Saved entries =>
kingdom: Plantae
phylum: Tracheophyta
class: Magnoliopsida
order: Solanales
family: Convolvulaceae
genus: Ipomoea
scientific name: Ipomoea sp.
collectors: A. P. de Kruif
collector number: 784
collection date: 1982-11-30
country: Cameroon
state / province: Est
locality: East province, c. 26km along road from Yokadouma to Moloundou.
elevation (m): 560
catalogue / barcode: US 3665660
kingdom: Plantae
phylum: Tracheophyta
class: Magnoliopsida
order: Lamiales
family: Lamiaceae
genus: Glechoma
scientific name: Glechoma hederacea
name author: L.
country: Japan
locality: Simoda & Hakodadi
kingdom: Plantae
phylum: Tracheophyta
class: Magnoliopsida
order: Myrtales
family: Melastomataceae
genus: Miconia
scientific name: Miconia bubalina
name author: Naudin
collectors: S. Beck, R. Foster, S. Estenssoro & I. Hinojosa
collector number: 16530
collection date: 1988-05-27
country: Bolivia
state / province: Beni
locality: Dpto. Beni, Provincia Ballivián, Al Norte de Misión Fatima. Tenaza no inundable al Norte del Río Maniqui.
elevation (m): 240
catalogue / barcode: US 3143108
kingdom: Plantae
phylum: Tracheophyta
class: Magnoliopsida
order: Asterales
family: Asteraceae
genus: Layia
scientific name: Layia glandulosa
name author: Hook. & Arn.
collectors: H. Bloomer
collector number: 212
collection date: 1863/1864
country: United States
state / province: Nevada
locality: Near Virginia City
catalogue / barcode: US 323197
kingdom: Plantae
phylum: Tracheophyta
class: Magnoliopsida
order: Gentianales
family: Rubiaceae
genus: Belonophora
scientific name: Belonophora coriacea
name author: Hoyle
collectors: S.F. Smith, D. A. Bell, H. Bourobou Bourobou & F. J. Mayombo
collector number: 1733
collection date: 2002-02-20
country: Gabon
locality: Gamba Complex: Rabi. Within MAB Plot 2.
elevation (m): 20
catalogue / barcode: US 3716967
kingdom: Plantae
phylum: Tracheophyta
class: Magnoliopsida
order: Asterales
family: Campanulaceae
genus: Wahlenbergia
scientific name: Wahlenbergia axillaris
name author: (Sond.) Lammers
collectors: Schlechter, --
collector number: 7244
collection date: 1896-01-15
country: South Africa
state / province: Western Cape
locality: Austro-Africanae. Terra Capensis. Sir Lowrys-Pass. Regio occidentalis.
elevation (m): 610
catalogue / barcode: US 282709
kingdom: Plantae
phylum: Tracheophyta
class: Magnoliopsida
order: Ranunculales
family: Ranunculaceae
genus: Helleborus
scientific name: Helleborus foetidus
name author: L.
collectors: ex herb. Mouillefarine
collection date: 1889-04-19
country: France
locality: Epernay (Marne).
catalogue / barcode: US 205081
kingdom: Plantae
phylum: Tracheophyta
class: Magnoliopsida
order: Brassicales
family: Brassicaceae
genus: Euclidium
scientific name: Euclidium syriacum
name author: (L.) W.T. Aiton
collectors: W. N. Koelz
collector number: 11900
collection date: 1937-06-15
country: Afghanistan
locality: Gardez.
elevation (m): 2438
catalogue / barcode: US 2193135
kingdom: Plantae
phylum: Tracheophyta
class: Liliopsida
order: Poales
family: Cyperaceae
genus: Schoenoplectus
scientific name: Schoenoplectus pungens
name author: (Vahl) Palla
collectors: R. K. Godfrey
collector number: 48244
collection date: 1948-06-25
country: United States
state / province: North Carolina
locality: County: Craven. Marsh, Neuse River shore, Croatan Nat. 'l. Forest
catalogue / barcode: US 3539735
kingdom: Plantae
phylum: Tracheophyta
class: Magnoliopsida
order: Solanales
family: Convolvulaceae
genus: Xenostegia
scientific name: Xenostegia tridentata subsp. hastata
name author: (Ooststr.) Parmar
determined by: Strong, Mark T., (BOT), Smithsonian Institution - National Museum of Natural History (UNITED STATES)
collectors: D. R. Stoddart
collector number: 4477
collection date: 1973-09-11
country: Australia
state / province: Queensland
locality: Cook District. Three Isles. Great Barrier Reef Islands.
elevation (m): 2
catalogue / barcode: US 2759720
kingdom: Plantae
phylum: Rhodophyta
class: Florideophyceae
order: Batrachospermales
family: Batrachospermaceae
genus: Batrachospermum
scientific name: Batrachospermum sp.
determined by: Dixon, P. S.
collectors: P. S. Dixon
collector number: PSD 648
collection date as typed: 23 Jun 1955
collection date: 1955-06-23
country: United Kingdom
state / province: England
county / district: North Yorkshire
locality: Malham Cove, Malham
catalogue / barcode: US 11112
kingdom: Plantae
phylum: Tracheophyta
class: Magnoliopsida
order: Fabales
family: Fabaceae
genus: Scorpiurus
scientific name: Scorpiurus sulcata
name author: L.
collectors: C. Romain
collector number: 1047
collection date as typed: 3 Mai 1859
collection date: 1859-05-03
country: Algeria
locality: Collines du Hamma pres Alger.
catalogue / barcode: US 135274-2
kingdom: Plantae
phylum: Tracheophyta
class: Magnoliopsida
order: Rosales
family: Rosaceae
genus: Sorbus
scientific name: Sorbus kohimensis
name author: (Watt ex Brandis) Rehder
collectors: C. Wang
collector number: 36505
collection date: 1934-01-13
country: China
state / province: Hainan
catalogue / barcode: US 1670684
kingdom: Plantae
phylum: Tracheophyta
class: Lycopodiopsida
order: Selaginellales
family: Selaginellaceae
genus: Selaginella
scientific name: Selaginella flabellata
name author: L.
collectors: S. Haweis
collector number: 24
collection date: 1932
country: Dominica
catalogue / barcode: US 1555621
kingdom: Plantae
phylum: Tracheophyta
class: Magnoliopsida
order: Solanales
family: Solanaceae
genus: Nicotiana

TASK TO COMPLETE =>
Could you print every one of these records again, line for line and unchanged?

EXERCISE OUTPUT =>
kingdom: Plantae
phylum: Tracheophyta
class: Magnoliopsida
order: Solanales
family: Convolvulaceae
genus: Ipomoea
scientific name: Ipomoea sp.
collectors: A. P. de Kruif
collector number: 784
collection date: 1982-11-30
country: Cameroon
state / province: Est
locality: East province, c. 26km along road from Yokadouma to Moloundou.
elevation (m): 560
catalogue / barcode: US 3665660
kingdom: Plantae
phylum: Tracheophyta
class: Magnoliopsida
order: Lamiales
family: Lamiaceae
genus: Glechoma
scientific name: Glechoma hederacea
name author: L.
country: Japan
locality: Simoda & Hakodadi
kingdom: Plantae
phylum: Tracheophyta
class: Magnoliopsida
order: Myrtales
family: Melastomataceae
genus: Miconia
scientific name: Miconia bubalina
name author: Naudin
collectors: S. Beck, R. Foster, S. Estenssoro & I. Hinojosa
collector number: 16530
collection date: 1988-05-27
country: Bolivia
state / province: Beni
locality: Dpto. Beni, Provincia Ballivián, Al Norte de Misión Fatima. Tenaza no inundable al Norte del Río Maniqui.
elevation (m): 240
catalogue / barcode: US 3143108
kingdom: Plantae
phylum: Tracheophyta
class: Magnoliopsida
order: Asterales
family: Asteraceae
genus: Layia
scientific name: Layia glandulosa
name author: Hook. & Arn.
collectors: H. Bloomer
collector number: 212
collection date: 1863/1864
country: United States
state / province: Nevada
locality: Near Virginia City
catalogue / barcode: US 323197
kingdom: Plantae
phylum: Tracheophyta
class: Magnoliopsida
order: Gentianales
family: Rubiaceae
genus: Belonophora
scientific name: Belonophora coriacea
name author: Hoyle
collectors: S.F. Smith, D. A. Bell, H. Bourobou Bourobou & F. J. Mayombo
collector number: 1733
collection date: 2002-02-20
country: Gabon
locality: Gamba Complex: Rabi. Within MAB Plot 2.
elevation (m): 20
catalogue / barcode: US 3716967
kingdom: Plantae
phylum: Tracheophyta
class: Magnoliopsida
order: Asterales
family: Campanulaceae
genus: Wahlenbergia
scientific name: Wahlenbergia axillaris
name author: (Sond.) Lammers
collectors: Schlechter, --
collector number: 7244
collection date: 1896-01-15
country: South Africa
state / province: Western Cape
locality: Austro-Africanae. Terra Capensis. Sir Lowrys-Pass. Regio occidentalis.
elevation (m): 610
catalogue / barcode: US 282709
kingdom: Plantae
phylum: Tracheophyta
class: Magnoliopsida
order: Ranunculales
family: Ranunculaceae
genus: Helleborus
scientific name: Helleborus foetidus
name author: L.
collectors: ex herb. Mouillefarine
collection date: 1889-04-19
country: France
locality: Epernay (Marne).
catalogue / barcode: US 205081
kingdom: Plantae
phylum: Tracheophyta
class: Magnoliopsida
order: Brassicales
family: Brassicaceae
genus: Euclidium
scientific name: Euclidium syriacum
name author: (L.) W.T. Aiton
collectors: W. N. Koelz
collector number: 11900
collection date: 1937-06-15
country: Afghanistan
locality: Gardez.
elevation (m): 2438
catalogue / barcode: US 2193135
kingdom: Plantae
phylum: Tracheophyta
class: Liliopsida
order: Poales
family: Cyperaceae
genus: Schoenoplectus
scientific name: Schoenoplectus pungens
name author: (Vahl) Palla
collectors: R. K. Godfrey
collector number: 48244
collection date: 1948-06-25
country: United States
state / province: North Carolina
locality: County: Craven. Marsh, Neuse River shore, Croatan Nat. 'l. Forest
catalogue / barcode: US 3539735
kingdom: Plantae
phylum: Tracheophyta
class: Magnoliopsida
order: Solanales
family: Convolvulaceae
genus: Xenostegia
scientific name: Xenostegia tridentata subsp. hastata
name author: (Ooststr.) Parmar
determined by: Strong, Mark T., (BOT), Smithsonian Institution - National Museum of Natural History (UNITED STATES)
collectors: D. R. Stoddart
collector number: 4477
collection date: 1973-09-11
country: Australia
state / province: Queensland
locality: Cook District. Three Isles. Great Barrier Reef Islands.
elevation (m): 2
catalogue / barcode: US 2759720
kingdom: Plantae
phylum: Rhodophyta
class: Florideophyceae
order: Batrachospermales
family: Batrachospermaceae
genus: Batrachospermum
scientific name: Batrachospermum sp.
determined by: Dixon, P. S.
collectors: P. S. Dixon
collector number: PSD 648
collection date as typed: 23 Jun 1955
collection date: 1955-06-23
country: United Kingdom
state / province: England
county / district: North Yorkshire
locality: Malham Cove, Malham
catalogue / barcode: US 11112
kingdom: Plantae
phylum: Tracheophyta
class: Magnoliopsida
order: Fabales
family: Fabaceae
genus: Scorpiurus
scientific name: Scorpiurus sulcata
name author: L.
collectors: C. Romain
collector number: 1047
collection date as typed: 3 Mai 1859
collection date: 1859-05-03
country: Algeria
locality: Collines du Hamma pres Alger.
catalogue / barcode: US 135274-2
kingdom: Plantae
phylum: Tracheophyta
class: Magnoliopsida
order: Rosales
family: Rosaceae
genus: Sorbus
scientific name: Sorbus kohimensis
name author: (Watt ex Brandis) Rehder
collectors: C. Wang
collector number: 36505
collection date: 1934-01-13
country: China
state / province: Hainan
catalogue / barcode: US 1670684
kingdom: Plantae
phylum: Tracheophyta
class: Lycopodiopsida
order: Selaginellales
family: Selaginellaceae
genus: Selaginella
scientific name: Selaginella flabellata
name author: L.
collectors: S. Haweis
collector number: 24
collection date: 1932
country: Dominica
catalogue / barcode: US 1555621
kingdom: Plantae
phylum: Tracheophyta
class: Magnoliopsida
order: Solanales
family: Solanaceae
genus: Nicotiana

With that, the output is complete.